Kawaharada points out that London stresses Ko'olau's individualism, projecting onto him a Western love of freedom, not the actual values that a Hawaiian of that time cared for most: family and place. As explained in a Hawaiian-language account by Ko'olau's wife, Pi'ilani, keeping his family intact was the reason he refused to leave. By making Ko'olau, as he dies, reflect upon the superiority of the white race, London "epitomizes the strategy of colonization through the usurping of the native voice in storytelling," says Kawaharada.

That native voice is to be found resurgent in Tyau and Davenport. Tyau's sentimental comedy of manners and Davenport's sprawling, tragic melodrama differ vastly in style, but both books personalize, as novels should, vital contemporary struggles--in this instance not only for political self-determination but for the Hawaiian people's very identity. In literary terms, they can thus be called "popular" novels in more than one sense.

Davenport's Song of the Exile, a saga of star-crossed lovers, opens in 1942 in Rabaul, New Britain, where Korean-Hawaiian Sunny Sung is imprisoned in a "comfort women's" compound for Japanese soldiers. To distract her fellow inmates from their misery, she tells them about her Parisian interlude with her Hawaiian lover, Keo Meahuna. Davenport then flashes back to Honolulu in the mid-thirties, where Keo lives with his Hawaiian-Filipino family in working-class Kalihi Lane. A musician and waiter at the Royal Hawaiian Hotel, he falls in love with the jazz he hears played by black musicians on tour, and with Sunny, then a University of Hawaii student.

Keo's sister, Malia, seeks Western sophistication. Working as a hotel maid, she cuts the labels off guests' French clothes and sews them into her own. She refuses to speak local pidgin English like the rest of the family, prompting her mother's complaint, "You coming too high maka-maka." There's good stuff here: ambitious characters, class and racial tensions building beneath the somnolence of Honolulu on the brink of war. But then the novel makes an epic diversion that wades toward the farcical, sliding at last into a sea of language overenriched with an algae bloom of conflicting images.

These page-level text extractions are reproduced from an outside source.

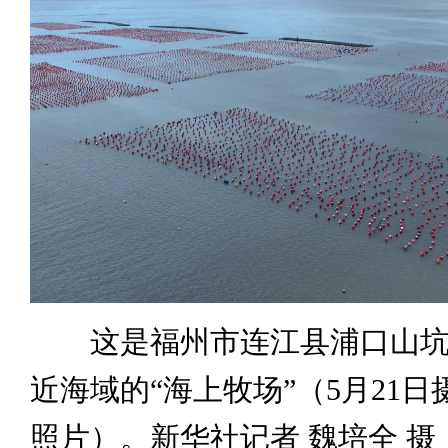
这是福州市连江县浦口山坑
近海域的“海上牧场”（5月21
照片）。新华社记者 魏培全 摄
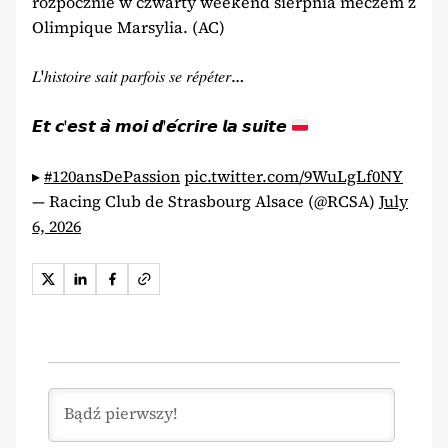
rozpocznie w czwarty weekend sierpnia meczem z
Olimpique Marsylia. (AC)
𝐿'ℎ𝑖𝑠𝑡𝑜𝑖𝑟𝑒 𝑠𝑎𝑖𝑡 𝑝𝑎𝑟𝑓𝑜𝑖𝑠 𝑠𝑒 𝑟𝑒́𝑝𝑒́𝑡𝑒𝑟…
𝙀𝙩 𝙘'𝙚𝙨𝙩 𝙖̀ 𝙢𝙤𝙞 𝙙'𝙚́𝙘𝙧𝙞𝙧𝙚 𝙡𝙖 𝙨𝙪𝙞𝙩𝙚
▸
#120ansDePassion
pic.twitter.com/9WuLgLf0NY
— Racing Club de Strasbourg Alsace (@RCSA)
July
6, 2026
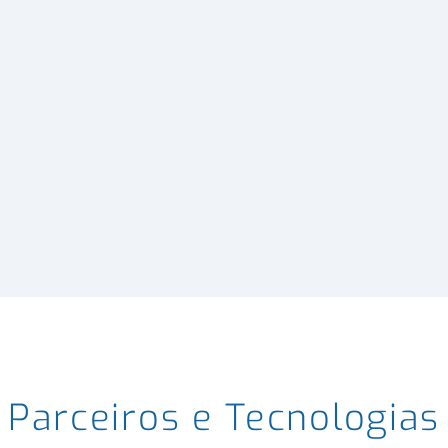
Parceiros e Tecnologias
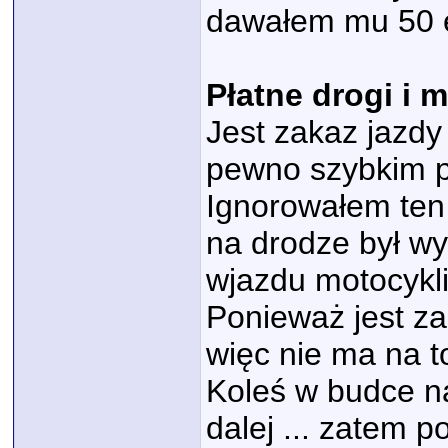
dawałem mu 50 
Płatne drogi i 
Jest zakaz jazdy
pewno szybkim 
Ignorowałem ten
na drodze był w
wjazdu motocykli
Ponieważ jest za
więc nie ma na to
Koleś w budce n
dalej ... zatem 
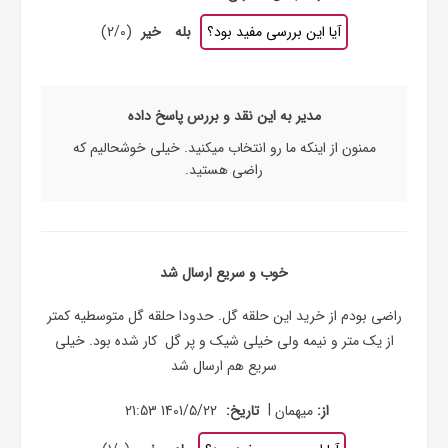
آیا این بررسی مفید بود؟
بله
خیر
(
0
/
2
)
مدیر به این نقد و بررس پاسخ داده
ممنون از اینکه ما رو انتخاب میکنید. خیلی خوشحالیم که
راضی هستید.
خوب و سریع ارسال شد
راضی بودم از خرید این حلقه گل. حدودا حلقه گل متوسطیه کمتر
از یک متر و نیمه ولی خیلی شیک و پر گل کار شده بود. خیلی
سریع هم ارسال شد
|
از:
میهمان
تاریخ:
1401/5/22 21:53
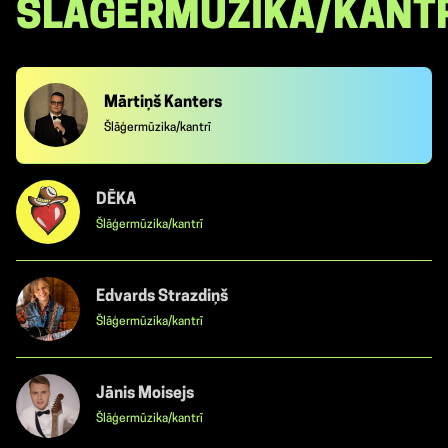
ŠLĀGERMŪZIKA/KANT
Mārtiņš Kanters
Šlāģermūzika/kantrī
DĒKA
Šlāģermūzika/kantrī
Edvards Strazdiņš
Šlāģermūzika/kantrī
Jānis Moisejs
Šlāģermūzika/kantrī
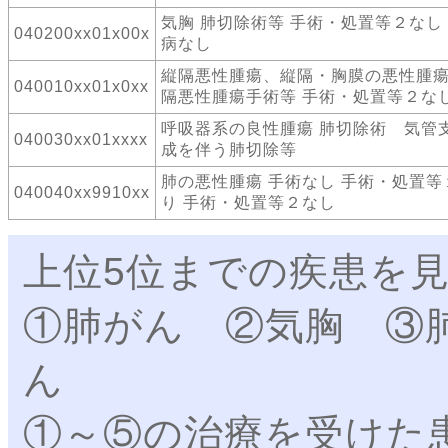
気胸 肺切除術等 手術・処置等２なし
040200xx01x00x
病なし
縦隔悪性腫瘍、縦隔・胸膜の悪性腫瘍
040010xx01x0xx
隔悪性腫瘍手術等 手術・処置等２な
呼吸器系の良性腫瘍 肺切除術 気管
040030xx01xxxx
成を伴う肺切除等
肺の悪性腫瘍 手術なし 手術・処置等
040040xx9910xx
り 手術・処置等２なし
上位5位までの疾患を
①肺がん ②気胸 ③
ん
①～⑤の治療を受けた患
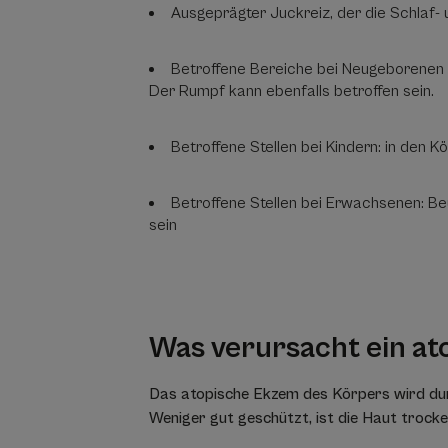
Ausgeprägter Juckreiz, der die Schlaf- 
Betroffene Bereiche bei Neugeborenen 
Der Rumpf kann ebenfalls betroffen sein.
Betroffene Stellen bei Kindern: in den Kö
Betroffene Stellen bei Erwachsenen: B
sein
Was verursacht ein a
Das atopische Ekzem des Körpers wird dur
Weniger gut geschützt, ist die Haut trock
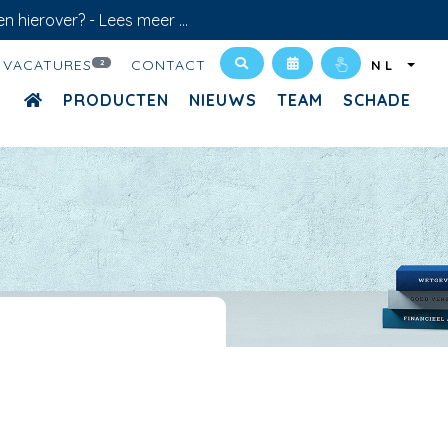
en hierover? -
Lees meer ...
VACATURES
CONTACT
2
NL
PRODUCTEN
NIEUWS
TEAM
SCHADE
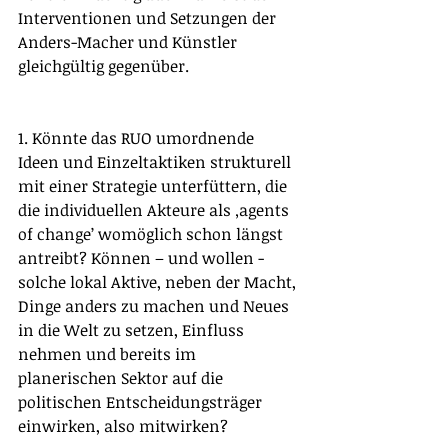
Interventionen und Setzungen der 
Anders-Macher und Künstler 
gleichgültig gegenüber. 
1. Könnte das RUO umordnende 
Ideen und Einzeltaktiken strukturell 
mit einer Strategie unterfüttern, die 
die individuellen Akteure als ‚agents 
of change’ womöglich schon längst 
antreibt? Können – und wollen - 
solche lokal Aktive, neben der Macht, 
Dinge anders zu machen und Neues 
in die Welt zu setzen, Einfluss 
nehmen und bereits im 
planerischen Sektor auf die 
politischen Entscheidungsträger 
einwirken, also mitwirken?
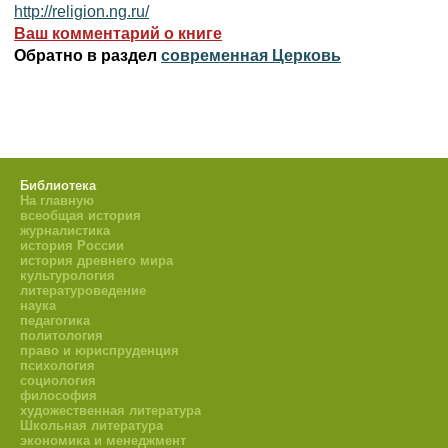
http://religion.ng.ru/
Ваш комментарий о книге
Обратно в раздел
современная Церковь
Библиотека
На главную
всеобщая история
журналистика
история России
история древнего мира
культурология
литературоведение
наука
педагогика
политология
право и юриспруденция
психология
социология
философия
художественная литература
Школьная литература
экономика и менеджмент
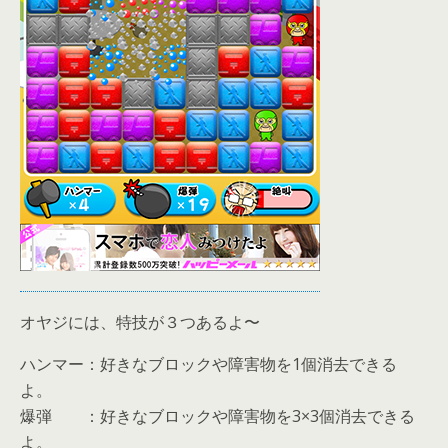
オヤジには、特技が３つあるよ〜
ハンマー：好きなブロックや障害物を1個消去できる
よ。
爆弾 ：好きなブロックや障害物を3×3個消去できる
よ。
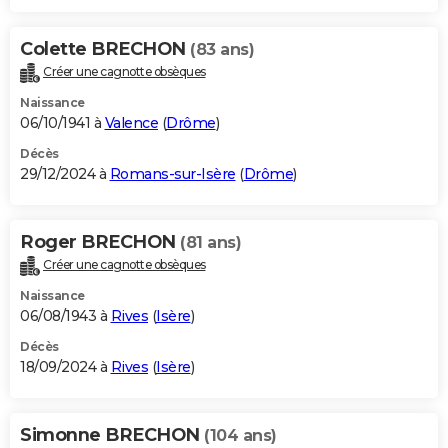
Colette BRECHON
(83 ans)
Créer une cagnotte obsèques
Naissance
06/10/1941 à
Valence
(
Drôme
)
Décès
29/12/2024 à
Romans-sur-Isère
(
Drôme
)
Roger BRECHON
(81 ans)
Créer une cagnotte obsèques
Naissance
06/08/1943 à
Rives
(
Isère
)
Décès
18/09/2024 à
Rives
(
Isère
)
Simonne BRECHON
(104 ans)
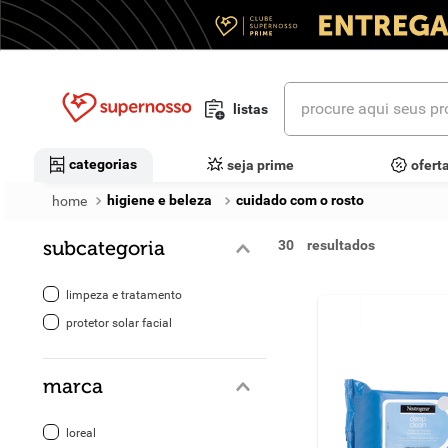
procure aqui seus prod
listas
termos mais buscados
categorias
seja prime
ofert
1
º
cerveja
higiene e beleza
cuidado com o rosto
2
º
leite
subcategoria
30
3
º
cafe
limpeza e tratamento
4
º
iogurte
protetor solar facial
5
º
vinhos
marca
6
º
biscoito
loreal
7
º
queijo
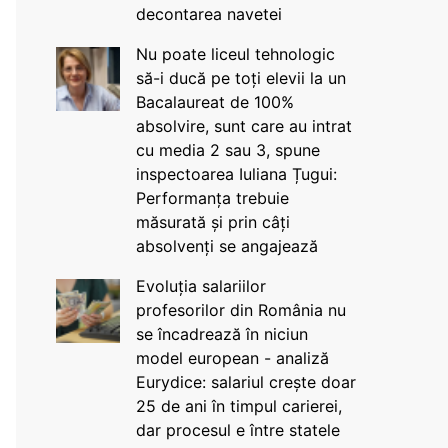
decontarea navetei
Nu poate liceul tehnologic
să-i ducă pe toți elevii la un
Bacalaureat de 100%
absolvire, sunt care au intrat
cu media 2 sau 3, spune
inspectoarea Iuliana Țugui:
Performanța trebuie
măsurată și prin câți
absolvenți se angajează
Evoluția salariilor
profesorilor din România nu
se încadrează în niciun
model european - analiză
Eurydice: salariul crește doar
25 de ani în timpul carierei,
dar procesul e între statele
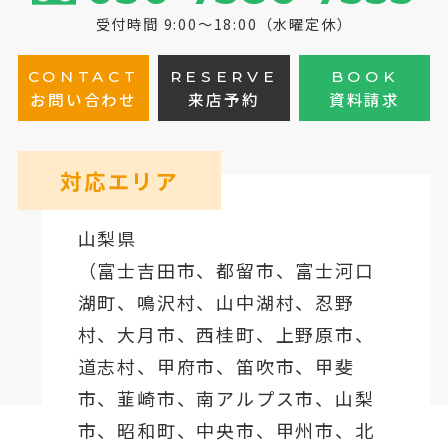
受付時間 9:00～18:00（水曜定休）
CONTACT
RESERVE
BOOK
お問い合わせ
来店予約
資料請求
対応エリア
山梨県
（
富士吉田市
、
都留市
、
富士河口
湖町
、鳴沢村、山中湖村、忍野
村、
大月市
、西桂町、上野原市、
道志村、
甲府市
、笛吹市、甲斐
市、韮崎市、南アルプス市、山梨
市、昭和町、中央市、甲州市、北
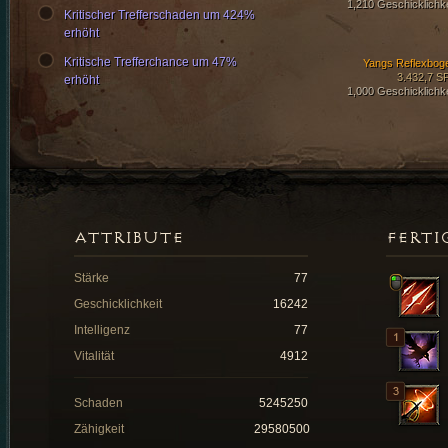
1,210 Geschicklichke
Kritischer Trefferschaden um 424%
erhöht
Kritische Trefferchance um 47%
Yangs Reflexbog
3.432,7 S
erhöht
1,000 Geschicklichke
ATTRIBUTE
FERTI
Stärke
77
Geschicklichkeit
16242
Intelligenz
77
Vitalität
4912
Schaden
5245250
Zähigkeit
29580500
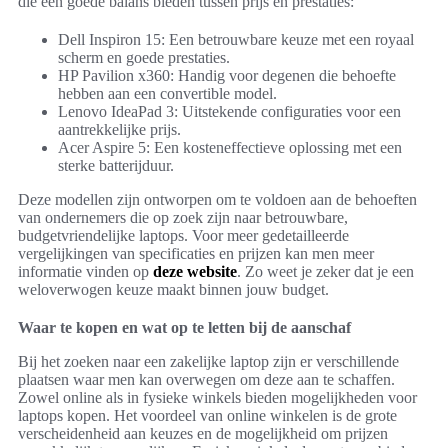
die een goede balans bieden tussen prijs en prestaties:
Dell Inspiron 15: Een betrouwbare keuze met een royaal
scherm en goede prestaties.
HP Pavilion x360: Handig voor degenen die behoefte
hebben aan een convertible model.
Lenovo IdeaPad 3: Uitstekende configuraties voor een
aantrekkelijke prijs.
Acer Aspire 5: Een kosteneffectieve oplossing met een
sterke batterijduur.
Deze modellen zijn ontworpen om te voldoen aan de behoeften
van ondernemers die op zoek zijn naar betrouwbare,
budgetvriendelijke laptops. Voor meer gedetailleerde
vergelijkingen van specificaties en prijzen kan men meer
informatie vinden op
deze website
. Zo weet je zeker dat je een
weloverwogen keuze maakt binnen jouw budget.
Waar te kopen en wat op te letten bij de aanschaf
Bij het zoeken naar een zakelijke laptop zijn er verschillende
plaatsen waar men kan overwegen om deze aan te schaffen.
Zowel online als in fysieke winkels bieden mogelijkheden voor
laptops kopen. Het voordeel van online winkelen is de grote
verscheidenheid aan keuzes en de mogelijkheid om prijzen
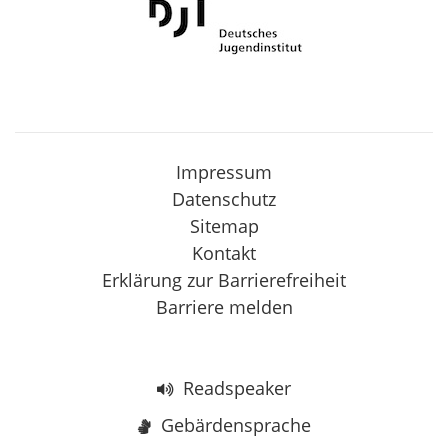
Impressum
Datenschutz
Sitemap
Kontakt
Erklärung zur Barrierefreiheit
Barriere melden
Readspeaker
Gebärdensprache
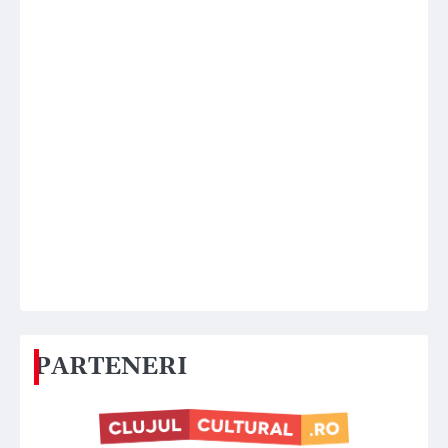
PARTENERI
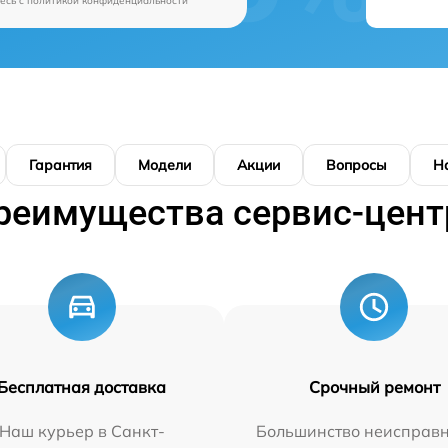
есь c
политикой конфиденциальности
Гарантия
Модели
Акции
Вопросы
Н
реимущества сервис-цент
Бесплатная доставка
Срочный ремонт
Наш курьер в Санкт-
Большинство неисправн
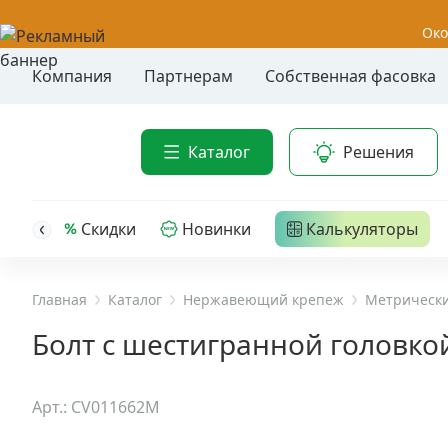
Око
Компания
Партнерам
Собственная фасовка
Акции
Анкер-шу
Каталог
Решения
Анкерные
Распродажа
Анкерны
головк
Уценка
Скидки
Новинки
Калькуляторы
Анкерны
Анкерны
Анкерная техника
трех- р
Главная
Каталог
Нержавеющий крепеж
Метрически
Дюбельная техника
Анкерны
Болт с шестигранной головкой
крюком,
Кабельный крепеж
Анкерны
Арт.: CV011662M
головк
Строительный инструмент и инвентарь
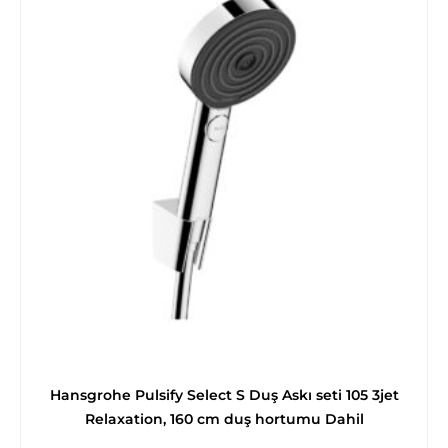
Hansgrohe Pulsify Select S Duş Askı seti 105 3jet
Relaxation, 160 cm duş hortumu Dahil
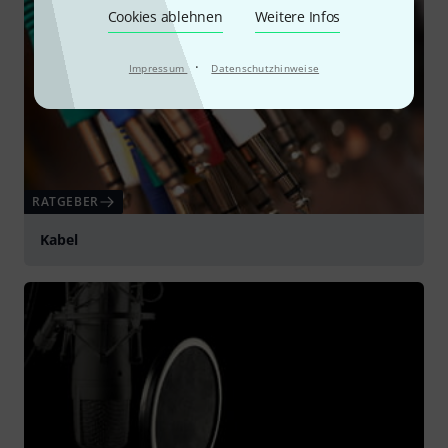
Cookies ablehnen
Weitere Infos
·
Impressum
Datenschutzhinweise
RATGEBER
Kabel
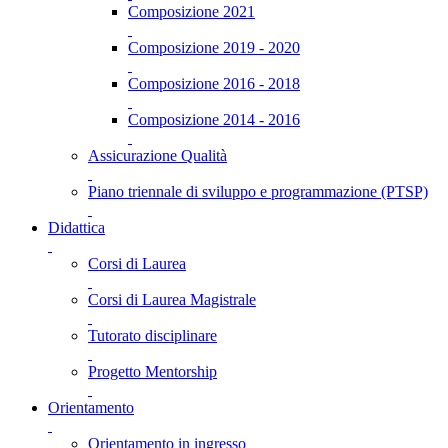
Composizione 2021
Composizione 2019 - 2020
Composizione 2016 - 2018
Composizione 2014 - 2016
Assicurazione Qualità
Piano triennale di sviluppo e programmazione (PTSP)
Didattica
Corsi di Laurea
Corsi di Laurea Magistrale
Tutorato disciplinare
Progetto Mentorship
Orientamento
Orientamento in ingresso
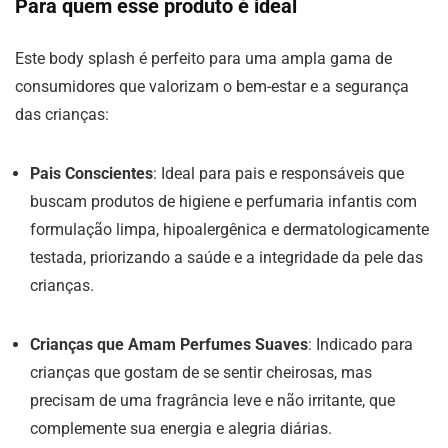
Para quem esse produto é ideal
Este body splash é perfeito para uma ampla gama de
consumidores que valorizam o bem-estar e a segurança
das crianças:
Pais Conscientes
: Ideal para pais e responsáveis que
buscam produtos de higiene e perfumaria infantis com
formulação limpa, hipoalergênica e dermatologicamente
testada, priorizando a saúde e a integridade da pele das
crianças.
Crianças que Amam Perfumes Suaves
: Indicado para
crianças que gostam de se sentir cheirosas, mas
precisam de uma fragrância leve e não irritante, que
complemente sua energia e alegria diárias.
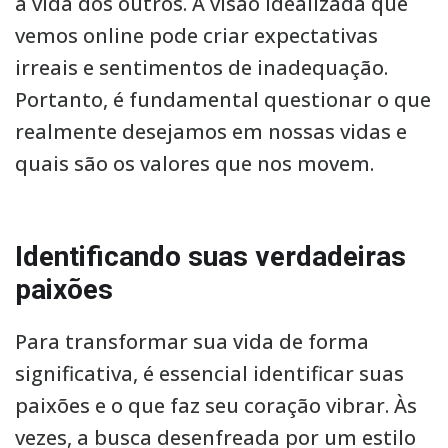
a vida dos outros. A visão idealizada que
vemos online pode criar expectativas
irreais e sentimentos de inadequação.
Portanto, é fundamental questionar o que
realmente desejamos em nossas vidas e
quais são os valores que nos movem.
Identificando suas verdadeiras
paixões
Para transformar sua vida de forma
significativa, é essencial identificar suas
paixões e o que faz seu coração vibrar. Às
vezes, a busca desenfreada por um estilo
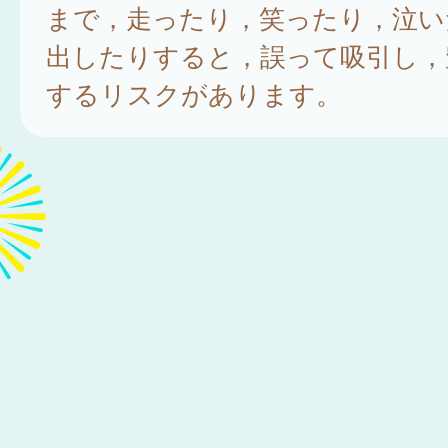
まで，走ったり，笑ったり，泣い
出したりすると，誤って吸引し，
するリスクがあります。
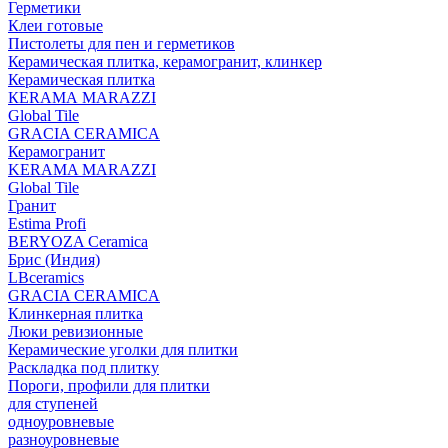
Герметики
Клеи готовые
Пистолеты для пен и герметиков
Керамическая плитка, керамогранит, клинкер
Керамическая плитка
КЕRАМА MARAZZI
Global Tile
GRACIA CERAMICA
Керамогранит
KERAMA MARAZZI
Global Tile
Гранит
Estima Profi
BERYOZA Ceramica
Брис (Индия)
LBceramics
GRACIA CERAMICA
Клинкерная плитка
Люки ревизионные
Керамические уголки для плитки
Раскладка под плитку
Пороги, профили для плитки
для ступеней
одноуровневые
разноуровневые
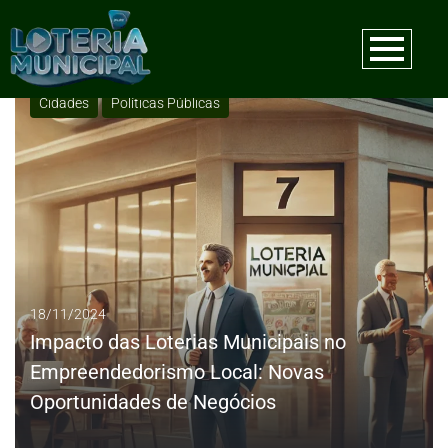
Tag:
guarulhos
Cidades
Políticas Públicas
18/11/2024
Impacto das Loterias Municipais no
Empreendedorismo Local: Novas
Oportunidades de Negócios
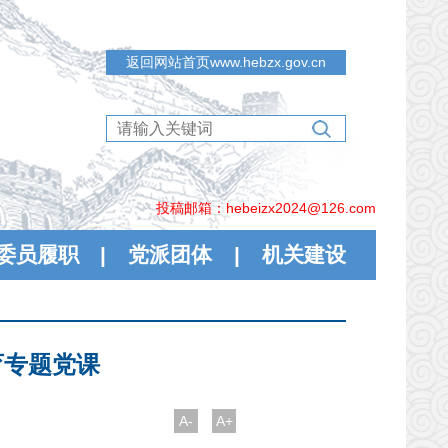
返回网站首页www.hebzx.gov.cn
投稿邮箱：hebeizx2024@126.com
委员履职
|
党派团体
|
机关建设
育专题党课
A-
A+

From New Orleans to Paris, where Keo plays in nightclubs and he and Sunny work for the Resistance, to Shanghai where their infant daughter is impaled on a Japanese soldier's bayonet, it's a case of overkill, replete with rapes, tortures, bombings and coincidences. For instance, a Japanese friend from Paris becomes the commmandant of the camp where Sunny is enslaved.

Though such plotting is overwrought, it's interesting to see Davenport invert the cliché of Hawaii-as-dream-destination with a romance in which Hawaiians, dreaming of Paris, become tourists, basically, in the war zones of Europe and Asia. Back in Honolulu with Malia, the book returns on course. In between turning tricks in wartime Honolulu, she has an affair with a Hawaiian athlete, Krash Kapakahi, who becomes a political and labor leader, urging Hawaiians in the then-US territory to vote "No" on statehood and instead demand return of their stolen lands. If they don't, he predicts, accurately, the state will take possession of the 1.8 million acres of Hawaii Kingdom lands that were ceded to the United States by the Americans who illegally overthrew Queen Liliuokalani. Krash presents the argument that grassroots sovereignty groups make today: Since Hawaii voters weren't given the choice of self-government, as required by Article 73 of the UN Charter, statehood can't be legal.

In a lovely gesture, Malia names their daughter Anahola after the baby her brother Keo and Sunny lost. The girl grows up considering Keo her father, reaffirming the Hawaiian tradition of free adoption, hanai, a principle of sharing responsibility for children that accompanies the Kanaka Maoli's system of collective, not private, rights to water and land.